Page text: Begin

Hypoglycemia, Hypocalcemia and Hyponatremia -
In asphyxia usually 10% glucose drips which is started as initial maintenance fluid is sufficient in most of the cases. However in symptomatic hypoglycemia, bolus dose is required. Symptomatic hypocalcemia needs correction. In persistent hypocalcemia, serum magnesium level is to be obtained. Hyponatremia should be anticipated and prevented by restriction of fluid administration.

Shock -
Hypovolemic shock is treated with bolus dose of normal saline, ringer lactate, plasma or whole blood may be given at the dose of 10 ml/kg body weight. In cardiogenic shock administration of dopamine 5-20 microgram/kg/minute is administered. In case of no response to dobutamine in the same doses schedule is tried. Routine CVP monitoring is not required but in case of refractory shock, an umbilical catheter is placed and advanced to atria for monitoring of CVP.

Page text: End
Provided information: Begin

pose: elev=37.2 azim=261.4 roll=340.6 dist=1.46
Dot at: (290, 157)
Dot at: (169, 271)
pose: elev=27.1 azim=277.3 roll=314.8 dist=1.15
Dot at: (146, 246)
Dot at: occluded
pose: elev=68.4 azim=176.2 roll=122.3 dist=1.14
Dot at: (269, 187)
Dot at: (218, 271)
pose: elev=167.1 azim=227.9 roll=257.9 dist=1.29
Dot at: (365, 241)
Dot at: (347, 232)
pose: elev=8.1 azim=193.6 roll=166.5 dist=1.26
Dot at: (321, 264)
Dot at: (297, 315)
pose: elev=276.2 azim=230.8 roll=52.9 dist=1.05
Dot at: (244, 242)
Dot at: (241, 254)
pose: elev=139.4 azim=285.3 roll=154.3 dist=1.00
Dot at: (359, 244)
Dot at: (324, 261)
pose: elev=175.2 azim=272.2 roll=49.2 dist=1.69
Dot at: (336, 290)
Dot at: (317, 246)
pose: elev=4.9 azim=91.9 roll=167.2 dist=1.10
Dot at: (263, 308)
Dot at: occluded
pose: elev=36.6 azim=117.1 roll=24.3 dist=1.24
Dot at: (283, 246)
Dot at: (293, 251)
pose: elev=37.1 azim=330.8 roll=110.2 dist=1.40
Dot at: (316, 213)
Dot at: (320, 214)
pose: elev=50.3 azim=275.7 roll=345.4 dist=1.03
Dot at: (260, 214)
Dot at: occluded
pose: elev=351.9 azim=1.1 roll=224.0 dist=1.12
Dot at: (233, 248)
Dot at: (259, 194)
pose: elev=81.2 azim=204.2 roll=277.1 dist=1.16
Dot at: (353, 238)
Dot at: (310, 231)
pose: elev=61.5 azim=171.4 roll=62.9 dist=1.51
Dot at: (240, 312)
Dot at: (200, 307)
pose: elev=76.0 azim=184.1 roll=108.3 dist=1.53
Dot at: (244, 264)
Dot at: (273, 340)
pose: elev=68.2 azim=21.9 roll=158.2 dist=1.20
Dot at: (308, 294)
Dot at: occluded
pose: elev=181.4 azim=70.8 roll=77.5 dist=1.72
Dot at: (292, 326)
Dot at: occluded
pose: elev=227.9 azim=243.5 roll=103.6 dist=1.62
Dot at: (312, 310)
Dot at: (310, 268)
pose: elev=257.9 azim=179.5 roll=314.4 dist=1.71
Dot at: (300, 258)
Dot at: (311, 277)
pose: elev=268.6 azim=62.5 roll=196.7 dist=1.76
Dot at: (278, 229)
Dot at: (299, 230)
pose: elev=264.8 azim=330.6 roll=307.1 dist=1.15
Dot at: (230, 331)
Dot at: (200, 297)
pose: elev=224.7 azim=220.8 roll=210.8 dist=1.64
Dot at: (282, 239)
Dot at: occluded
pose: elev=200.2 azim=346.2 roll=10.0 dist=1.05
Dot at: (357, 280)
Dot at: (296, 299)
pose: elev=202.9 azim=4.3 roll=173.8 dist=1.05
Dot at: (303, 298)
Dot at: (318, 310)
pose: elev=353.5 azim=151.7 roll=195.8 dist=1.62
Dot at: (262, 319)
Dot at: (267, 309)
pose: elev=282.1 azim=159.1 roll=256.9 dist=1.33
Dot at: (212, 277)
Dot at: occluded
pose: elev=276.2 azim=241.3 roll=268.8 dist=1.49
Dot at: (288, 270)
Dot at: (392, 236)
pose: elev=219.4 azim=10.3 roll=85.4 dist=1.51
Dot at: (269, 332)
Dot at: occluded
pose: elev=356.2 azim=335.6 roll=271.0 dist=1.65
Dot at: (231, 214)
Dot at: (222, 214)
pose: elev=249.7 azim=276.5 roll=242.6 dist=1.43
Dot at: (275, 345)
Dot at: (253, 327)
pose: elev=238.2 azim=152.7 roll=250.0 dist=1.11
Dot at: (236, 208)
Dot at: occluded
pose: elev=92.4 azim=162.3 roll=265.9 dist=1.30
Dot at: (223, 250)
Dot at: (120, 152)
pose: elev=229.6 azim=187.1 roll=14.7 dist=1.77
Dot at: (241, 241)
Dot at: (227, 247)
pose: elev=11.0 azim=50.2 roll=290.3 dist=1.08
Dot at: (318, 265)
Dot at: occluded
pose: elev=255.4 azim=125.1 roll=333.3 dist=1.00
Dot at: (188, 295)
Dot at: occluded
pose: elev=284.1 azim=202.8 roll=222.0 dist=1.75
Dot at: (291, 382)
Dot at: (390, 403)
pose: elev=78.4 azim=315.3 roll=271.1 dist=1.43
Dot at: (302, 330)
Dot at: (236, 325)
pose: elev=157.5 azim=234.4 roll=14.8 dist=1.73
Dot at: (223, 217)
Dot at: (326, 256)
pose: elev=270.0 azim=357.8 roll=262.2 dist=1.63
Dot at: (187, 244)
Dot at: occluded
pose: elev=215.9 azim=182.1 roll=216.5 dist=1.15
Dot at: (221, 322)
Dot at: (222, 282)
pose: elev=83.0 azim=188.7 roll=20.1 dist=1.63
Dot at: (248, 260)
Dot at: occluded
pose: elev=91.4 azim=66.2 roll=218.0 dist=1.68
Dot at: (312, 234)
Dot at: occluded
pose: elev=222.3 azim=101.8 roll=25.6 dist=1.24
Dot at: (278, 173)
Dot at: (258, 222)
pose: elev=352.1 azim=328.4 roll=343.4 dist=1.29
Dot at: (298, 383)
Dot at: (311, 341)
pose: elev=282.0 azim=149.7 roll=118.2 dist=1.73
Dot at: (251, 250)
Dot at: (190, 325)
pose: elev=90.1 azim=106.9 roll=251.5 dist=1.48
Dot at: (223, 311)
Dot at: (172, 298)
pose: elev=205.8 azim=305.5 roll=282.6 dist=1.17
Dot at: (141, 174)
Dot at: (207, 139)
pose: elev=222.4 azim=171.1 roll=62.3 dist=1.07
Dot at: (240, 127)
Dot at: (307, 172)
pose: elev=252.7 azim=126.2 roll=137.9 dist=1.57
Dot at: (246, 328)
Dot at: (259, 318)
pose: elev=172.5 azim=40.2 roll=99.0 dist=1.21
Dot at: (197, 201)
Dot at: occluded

Provided information: End

Work task 1: According to the page text on hypoglycemia and shock, why is an umbilical catheter placed and advanced to the atria in refractory shock? Answer in one to three sentences.
Work task 2: In the page text on hypoglycemia and shock, what dose of dopamine is given in cardiogenic shock?
Work task 3: Proceed with the page text on hypoglycemia and shock, picking up after its final sentence.

Response box 1: It is placed so that CVP can be monitored. Routine CVP monitoring is not required, but it is used in refractory shock.

Response box 2: Dopamine is given at 5-20 microgram/kg/minute.

Response box 3:
Renal complication -
Daily monitoring of urine output, body weight and renal function tests should be carried out. Estimation of electrolytes e.g., sodium and potassium is essential. In prerenal failure bolus dose of normal saline or ringer lactate is given in the dose of 10-20 ml/kg body weight in 1-2 hours. If there is intrinsic renal failure, fluid restriction is done with 40 ml/kg body weight per day plus urine output. Careful evaluation of electrolyte would decide about the fluid management. Dopamine in the dose of 2.5-5.0 microgram/kg/minute may be administered to increase renal blood flow. If serum potassium is high, supplemental potassium is withheld. Potassium is started only after neonate stars passing adequate urine. In case serum potassium exceeds 6 meq/dl, lasix, calcium, sodium bicarbonate, glucose/insulin drip may be required. In severe intrinsic renal failure due to acute tubular necrosis, peritoneal dialysis is indicated. However, PD is rarely required in post asphyxial renal involvement in newborn.

Sepsis -
The screening for sepsis should be undertaken in all cases of asphyxia e.g., complete blood examination, micro ESR, CRP, immature neutrophil count, urine culture and sensitivity, chest x-ray and blood culture. Most of the patients with asphyxia would require to be kept under antibiotic cover with ampicillin and gentamicin combination as first line drug.

Feeding -
Most of the cases of severe asphyxia would have bowel ischemia and increase chances of development of neonatal necrotizing enterocolitis. It is recommended to withhold enteral feeding for 5-7 days.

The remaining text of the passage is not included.